Instrument reading data
——————

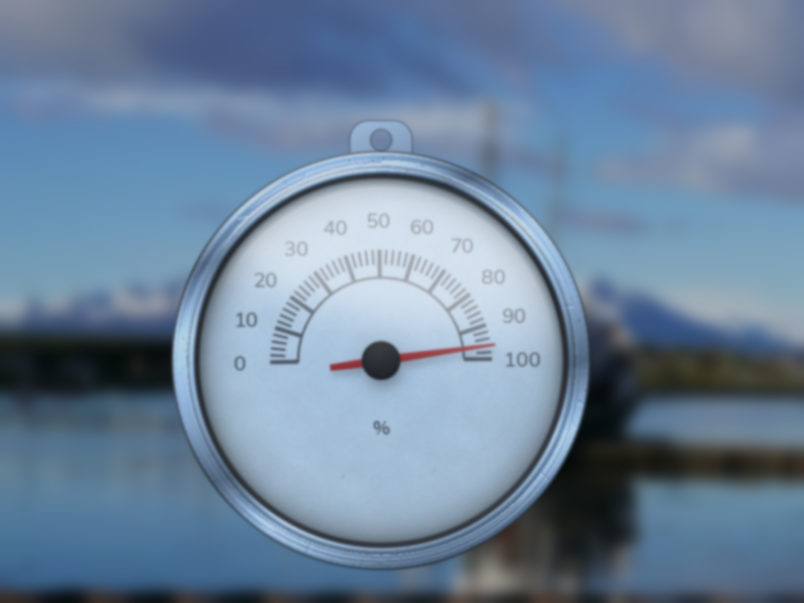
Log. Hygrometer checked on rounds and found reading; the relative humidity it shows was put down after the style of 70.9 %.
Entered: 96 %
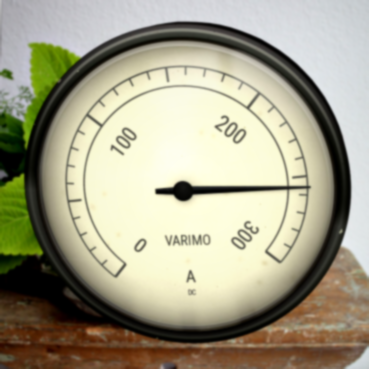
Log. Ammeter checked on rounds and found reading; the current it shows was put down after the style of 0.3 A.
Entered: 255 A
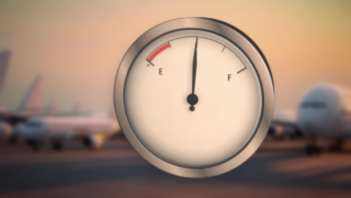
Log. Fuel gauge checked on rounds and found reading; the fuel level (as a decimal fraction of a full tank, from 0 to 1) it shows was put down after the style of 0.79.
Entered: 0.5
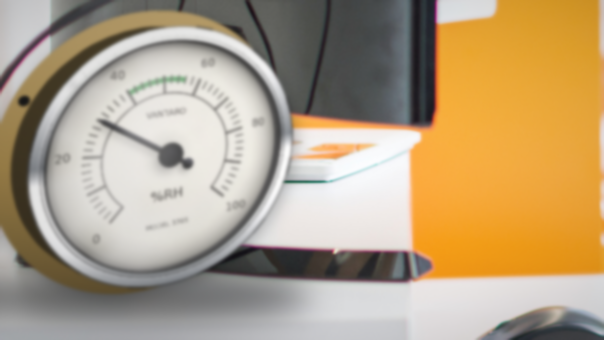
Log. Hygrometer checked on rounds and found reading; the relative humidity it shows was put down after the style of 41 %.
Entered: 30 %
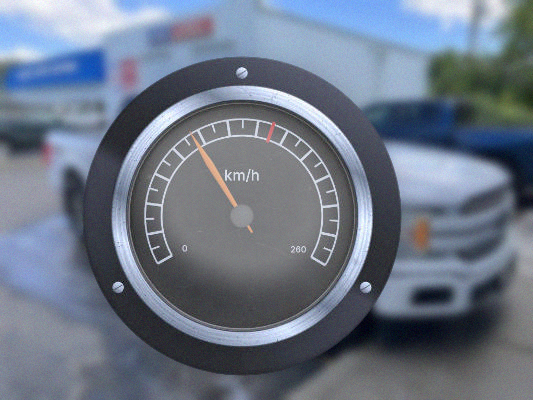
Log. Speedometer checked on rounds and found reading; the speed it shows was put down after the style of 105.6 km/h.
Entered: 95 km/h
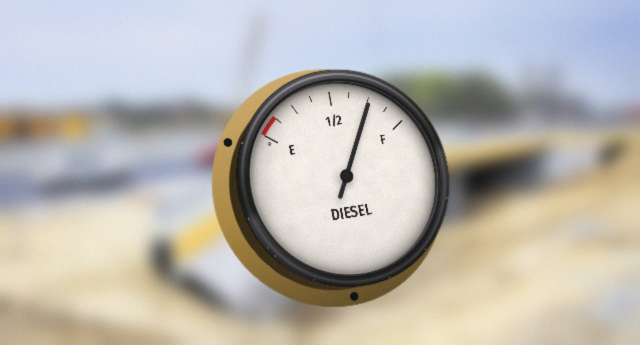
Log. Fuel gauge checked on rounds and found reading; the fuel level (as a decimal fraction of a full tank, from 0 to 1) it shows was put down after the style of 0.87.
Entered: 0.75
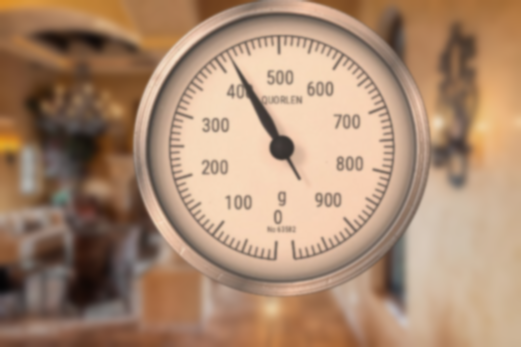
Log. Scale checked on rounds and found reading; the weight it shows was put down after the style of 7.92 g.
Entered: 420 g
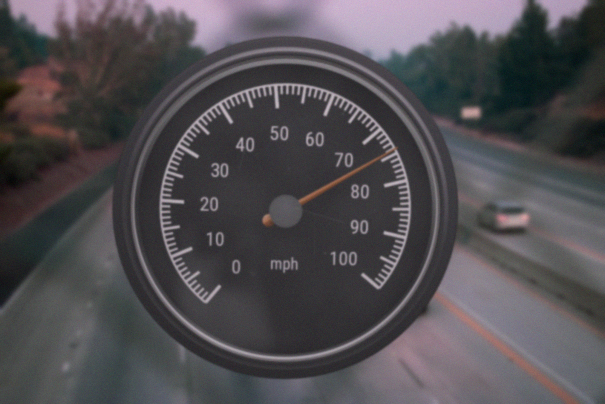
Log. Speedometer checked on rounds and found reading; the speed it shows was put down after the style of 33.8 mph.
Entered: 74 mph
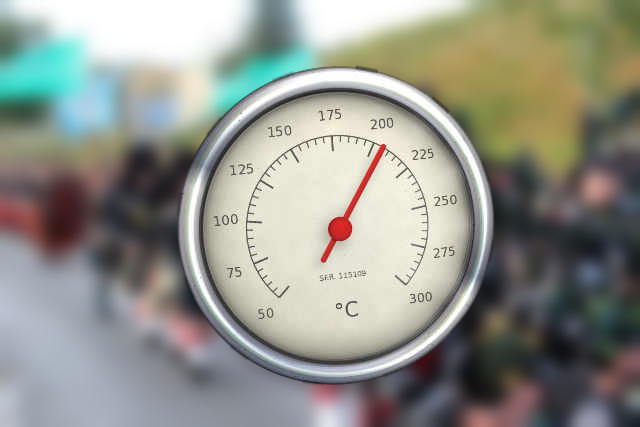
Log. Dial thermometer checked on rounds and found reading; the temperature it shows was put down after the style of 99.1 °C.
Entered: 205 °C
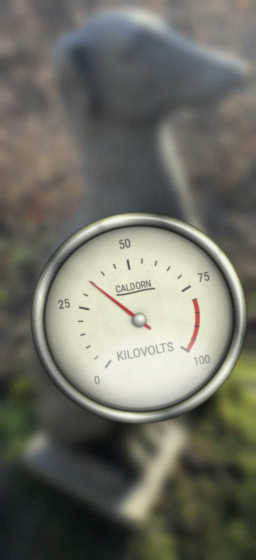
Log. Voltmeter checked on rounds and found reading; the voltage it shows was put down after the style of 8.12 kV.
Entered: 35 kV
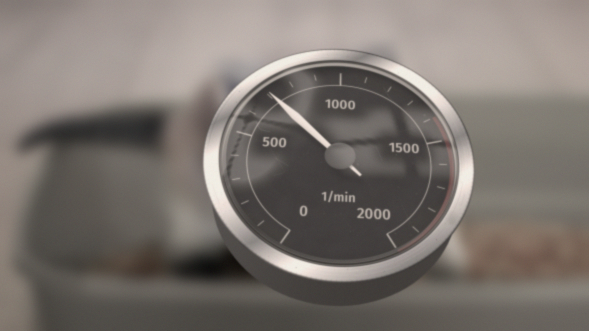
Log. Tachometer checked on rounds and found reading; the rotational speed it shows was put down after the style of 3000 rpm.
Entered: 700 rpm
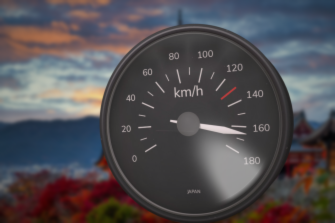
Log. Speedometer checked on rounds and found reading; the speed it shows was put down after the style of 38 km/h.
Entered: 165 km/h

——————

What the task requires
Copy the lines from the start of the items through the line that contains "Entered: 74 mph", inclusive, without any changes. Leave the pictures out.

Response for this exercise
Log. Hygrometer checked on rounds and found reading; the relative humidity it shows was put down after the style of 70.9 %.
Entered: 96 %
Log. Ammeter checked on rounds and found reading; the current it shows was put down after the style of 0.3 A.
Entered: 255 A
Log. Fuel gauge checked on rounds and found reading; the fuel level (as a decimal fraction of a full tank, from 0 to 1) it shows was put down after the style of 0.79.
Entered: 0.5
Log. Hygrometer checked on rounds and found reading; the relative humidity it shows was put down after the style of 41 %.
Entered: 30 %
Log. Speedometer checked on rounds and found reading; the speed it shows was put down after the style of 105.6 km/h.
Entered: 95 km/h
Log. Fuel gauge checked on rounds and found reading; the fuel level (as a decimal fraction of a full tank, from 0 to 1) it shows was put down after the style of 0.87.
Entered: 0.75
Log. Scale checked on rounds and found reading; the weight it shows was put down after the style of 7.92 g.
Entered: 420 g
Log. Speedometer checked on rounds and found reading; the speed it shows was put down after the style of 33.8 mph.
Entered: 74 mph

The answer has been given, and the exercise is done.